Within this controlled environment, the researchers generate synthetic traffic that reproduces both everyday user behavior and the patterns of various attacks. This traffic is automatically labeled to indicate its nature (benign or malicious). Using this entire set of labeled data, they train a supervised learning algorithm—a branch of Artificial Intelligence that learns by identifying patterns in previously categorized examples. The ultimate goal is to teach the system to accurately infer the intention behind each heavy flow, turning it into an effective guardian of digital highways,” adds Amit Karamchandani Batra, another UPM researcher and first author of this work.

Training the AI

The work developed by UPM and Telefónica focused on four major goals designed to transform the way internet traffic is protected and managed. The first was to use the Network Digital Twin to create realistic network scenarios that make it possible to collect a large, diverse and realistic set of synthetic data. This allows researchers to avoid using data from real users, thereby protecting network privacy.

Network Digital Twin topology for emulating normal and heavy-hitter clients and servers.

The second goal involves using this synthetic data to train the AI to recognize each type of flow. To achieve this, thousands of examples of network traffic are presented, telling the AI in each case: “this is normal traffic,” “this is a user downloading a large file—this is legitimate,” or “careful, this is an attack!”.

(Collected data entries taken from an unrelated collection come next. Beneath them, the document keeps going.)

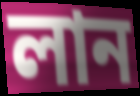
লান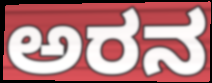
ಅರನ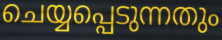
ചെയ്യപ്പെടുന്നതുംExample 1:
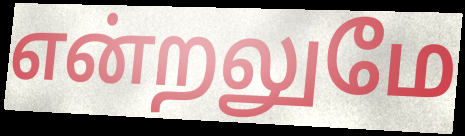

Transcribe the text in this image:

என்றலுமே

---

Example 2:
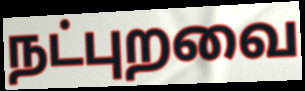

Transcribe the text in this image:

நட்புறவை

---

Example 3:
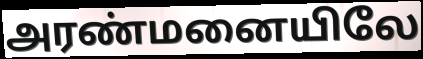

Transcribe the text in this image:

அரண்மனையிலே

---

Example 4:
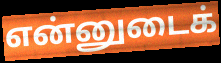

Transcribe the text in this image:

என்னுடைக்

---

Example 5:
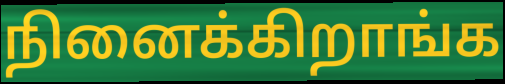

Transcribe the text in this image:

நினைக்கிறாங்கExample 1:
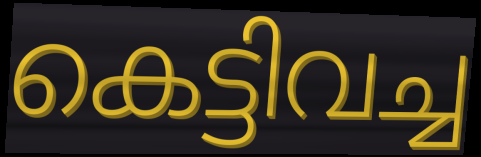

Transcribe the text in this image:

കെട്ടിവച്ച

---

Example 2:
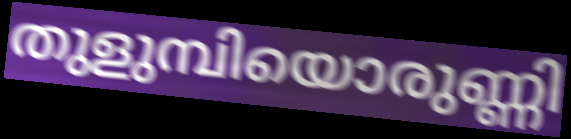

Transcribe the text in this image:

തുളുമ്പിയൊരുണ്ണി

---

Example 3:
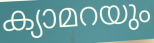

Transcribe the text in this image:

ക്യാമറയും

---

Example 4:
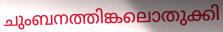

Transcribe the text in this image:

ചുംബനത്തിങ്കലൊതുക്കി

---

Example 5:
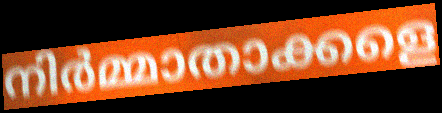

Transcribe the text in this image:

നിർമ്മാതാക്കളെ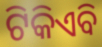
ଟିକିଏବି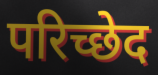
परिच्छेद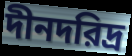
দীনদরিদ্রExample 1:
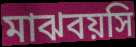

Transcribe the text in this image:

মাঝবয়সি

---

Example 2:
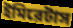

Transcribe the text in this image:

ইমিরেটাস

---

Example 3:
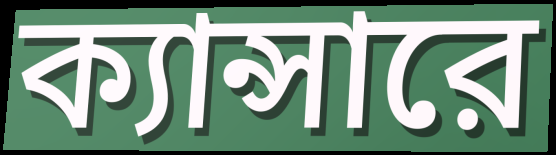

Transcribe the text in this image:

ক্যান্সারে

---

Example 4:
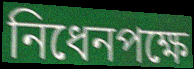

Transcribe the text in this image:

নিধেনপক্ষে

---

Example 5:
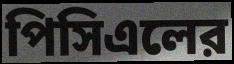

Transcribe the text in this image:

পিসিএলের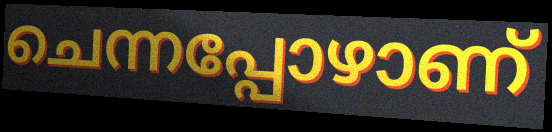
ചെന്നപ്പോഴാണ്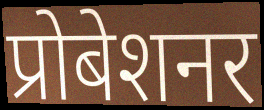
प्रोबेशनर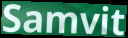
Samvit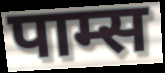
पाम्सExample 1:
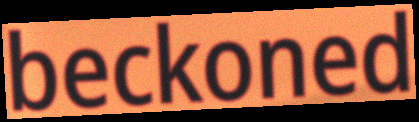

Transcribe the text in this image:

beckoned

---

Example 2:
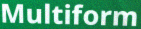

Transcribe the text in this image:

Multiform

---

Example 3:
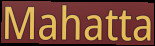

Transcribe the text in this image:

Mahatta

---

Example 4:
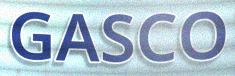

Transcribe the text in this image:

GASCO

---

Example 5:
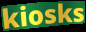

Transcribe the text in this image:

kiosks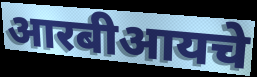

By analyzing all these previously classified (or ‘labeled’) examples, the AI learns to detect the clues and characteristic patterns of each type of flow without inspecting the content of the data, which is essential for protecting user privacy,” explains Luis de la Cal, also a UPM researcher and co-author of this work. The goal is that, once trained, it can independently decide—in just milliseconds—whether a new data flow reaching the network is normal, a legitimate heavy hitter (such as downloading a large file or streaming high-quality video), or, on the contrary, part of a cyberattack,” he adds.

The third goal aims to close the loop between the virtual and real worlds, enabling live data exchange between the digital twin and the physical network. This bidirectional communication allows operators to safely and fully test new policies to improve service quality or strategies to mitigate attacks, without putting customer connections or information at risk. Moreover, by updating the digital twin with real-time data from its physical counterpart, the AI model can be continuously refined so that it remains calibrated and effective against emerging threats and cybercriminals’ evasion techniques.

Architecture for real-time network monitoring and proactive traffic optimization.

The fourth goal delivers a benefit to the entire scientific community, as it involves releasing both the system’s source code and the generated dataset so that anyone can access them.

Test Passed

Beyond laboratory tests, the work carried out by the researchers delivered outstanding results. The artificial intelligence, trained with this data, learned to distinguish with remarkable precision and at impressive speed between normal traffic, legitimate heavy-hitter flows, and those generated by DDoS attacks, explains Mozo. The researcher adds that the AI model didn’t just excel in controlled laboratory conditions: when we challenged it with completely new and unseen traffic data—including public datasets commonly used to evaluate intrusion detection systems—it continued to deliver excellent performance,” he concludes.

Reference: A. Karamchandani, J. Nunez, L. de-la-Cal, Y. Moreno, A. Mozo, and A. Pastor, “On the Applicability of Network Digital Twins in Generating Synthetic Data for Heavy Hitter Discrimination,” IEEE Communications Magazine, pp. 2–8, 2025, DOI: 10.1109/MCOM.003.2400648.

This work has received funding from the European Commission through the HORIZON-JU-SNS-2022 ACROSS project with Grant Agreement number 101097122.